The off color ( green, black, brown) discoloration comes from the borax absorbing the oxides, but it's a slow process even when using an oxidizer as Hoke suggested. I tried that before I realized a second refining was needed to raise my quality. Had no luck at all, although the borax darkened. Seems it doesn't remove all of it, so the gold quality isn't improved enough to warrant the trouble. 

Harold


----------



## Ignatz61 (Sep 2, 2008)

I don't know if roundness is much of a concern when making gold shot, But if you needed nice round balls :lol: ( Jewelry) you could do it the way they used to make lead shot for guns.
They used a shot tower. It was like 200 feet tall, they would melt lead at the top and drip it down letting it free fall the entire 200 feet into a tub of water.
The lead would ball up due it's surface tension and cool enough that it would not flatten upon impact with the water.
A friend of mine used to do it from a platform lifted up on a forklift 20 feet I guess. They would get satisfactory results.
john


----------



## greentea (Sep 3, 2008)

I used to make a lot of gold shot and I made it by placing a couple of stainless steel casting flasks ( about 2 1/2" x 4" pipe sections) one on top of the other and turning the faucet on cold full blast so that the water would pour into the flasks and roiled up violently. Then I tillted the crucible slightly with the torch keeping the melt hot and slowly dribbled the gold into the roiling water. Seemed to work pretty well for me.


----------



## Harold_V (Sep 3, 2008)

greentea said:


> I tillted the crucible slightly with the torch keeping the melt hot and slowly dribbled the gold into the roiling water. Seemed to work pretty well for me.

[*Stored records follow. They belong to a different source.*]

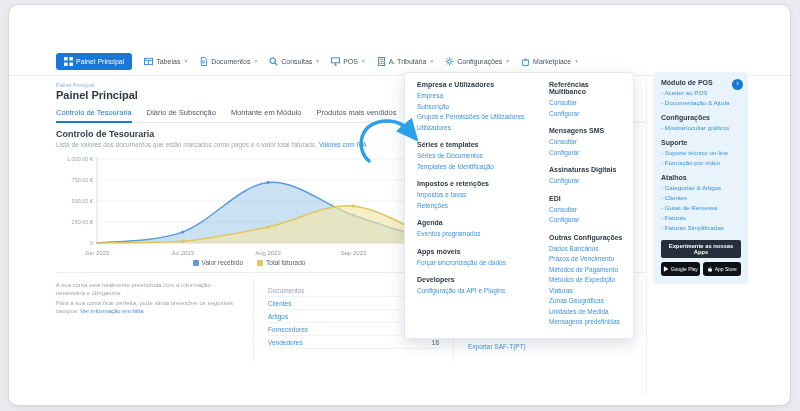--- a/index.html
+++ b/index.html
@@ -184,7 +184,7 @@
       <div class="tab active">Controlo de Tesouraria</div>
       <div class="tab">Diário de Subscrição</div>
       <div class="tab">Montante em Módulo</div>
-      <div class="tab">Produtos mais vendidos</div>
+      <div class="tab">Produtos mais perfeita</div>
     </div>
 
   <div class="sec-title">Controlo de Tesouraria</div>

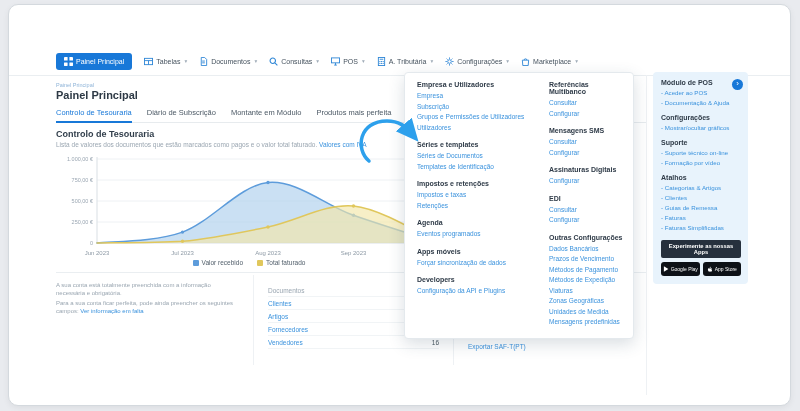--- a/index.html
+++ b/index.html
@@ -236,6 +236,15 @@
 
   <div class="bottom">
     <div class="bc1">
+      <div class="bhead">
+        <span class="bi">
+          <svg viewBox="0 0 10 10" fill="none" stroke="currentColor" stroke-width="1">
+              <circle cx="5" cy="5" r="2"></circle>
+              <path d="M5 .5v1.6M5 7.9v1.6M.5 5h1.6M7.9 5h1.6M1.8 1.8l1.1 1.1M7.1 7.1l1.1 1.1M8.2 1.8L7.1 2.9M2.9 7.1L1.8 8.2"></path>
+            </svg>
+        </span>
+        <span>Configuração</span>
+      </div>
       <div class="ctext">A sua conta está totalmente preenchida com a informação necessária e obrigatória.</div>
       <div class="ctext">
         <span>Para a sua conta ficar perfeita, pode ainda preencher os seguintes campos: </span><span class="link">Ver informação em falta</span>

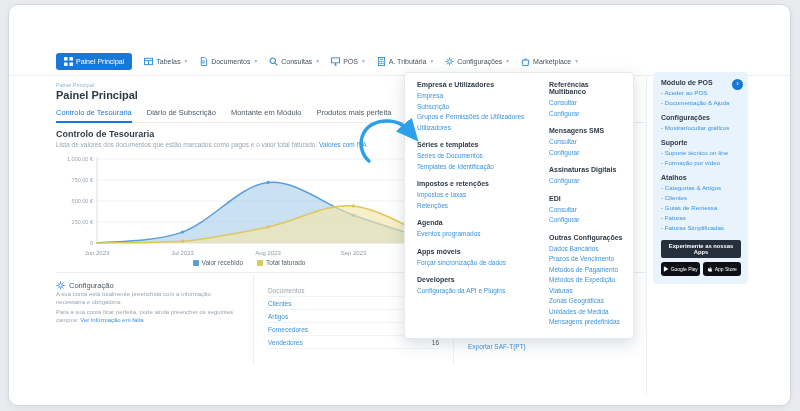--- a/index.html
+++ b/index.html
@@ -245,6 +245,7 @@
         </span>
         <span>Configuração</span>
       </div>
+      <div class="percent">100%</div>
       <div class="ctext">A sua conta está totalmente preenchida com a informação necessária e obrigatória.</div>
       <div class="ctext">
         <span>Para a sua conta ficar perfeita, pode ainda preencher os seguintes campos: </span><span class="link">Ver informação em falta</span>

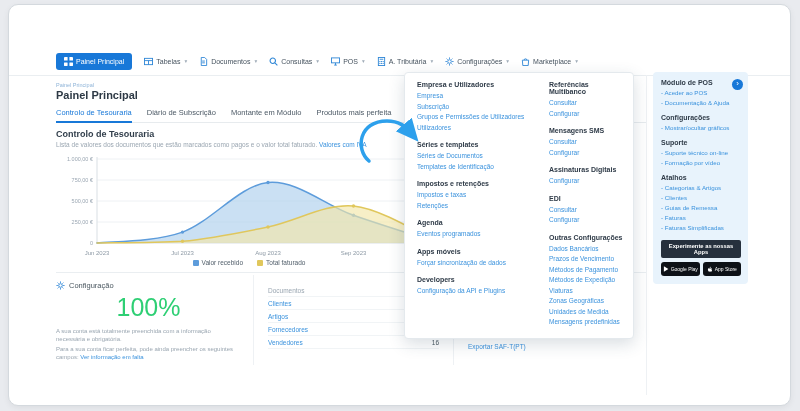--- a/index.html
+++ b/index.html
@@ -278,6 +278,7 @@
     </div>
 
     <div class="bc3">
+      <div class="i-title">Ligações de Interesse</div>
       <div>
           <div class="ilink">Exportar SAF-T(PT)</div>
         </div>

Did that process produce shot, or what I like to call cornflakes? Granulating the material, for me, wasn't a problem, but getting shot was. I had no success until I started following the advice to use an orifice. Didn't try what you recommend, however. I used to pour to a stainless container, deep, maybe 14". With the orifice, great results. 

Harold


----------



## greentea (Sep 3, 2008)

I guess I should try it again to make sure - it was a long time ago. If my memory serves me correctly, the shot was spherical. The water was really cold and moving furiously about trying to escape the inside of the flasks. I don't do any of that type of work anymore so maybe someone else can try it out if they want to.


----------



## goldsilverpro (Sep 3, 2008)

We made the shot commercially. We had a gas pot furnace with a hole cut in the bottom. The crucible, in the furnace, had several holes drilled in the bottom of it. I think we used a #56 drill bit. The furnace was elevated above a round stainless tank about 3' to 3.5' deep and 15" in diameter. A water inlet, fed by a pump and set at an angle in the bottom of the tank, allowed the water to swirl from the bottom up. The water then overflowed through an overflow hose to a tank and was recirculated through the pump. We put 1 or 2, 1000 oz bars in the crucible at one time. The shot was almost perfect spheres, between 1/8" and 3/16" in diameter. It was collected in a SS mesh basket, resting near the bottom of the tank.


----------



## Palladium (Aug 30, 2009)

8)


----------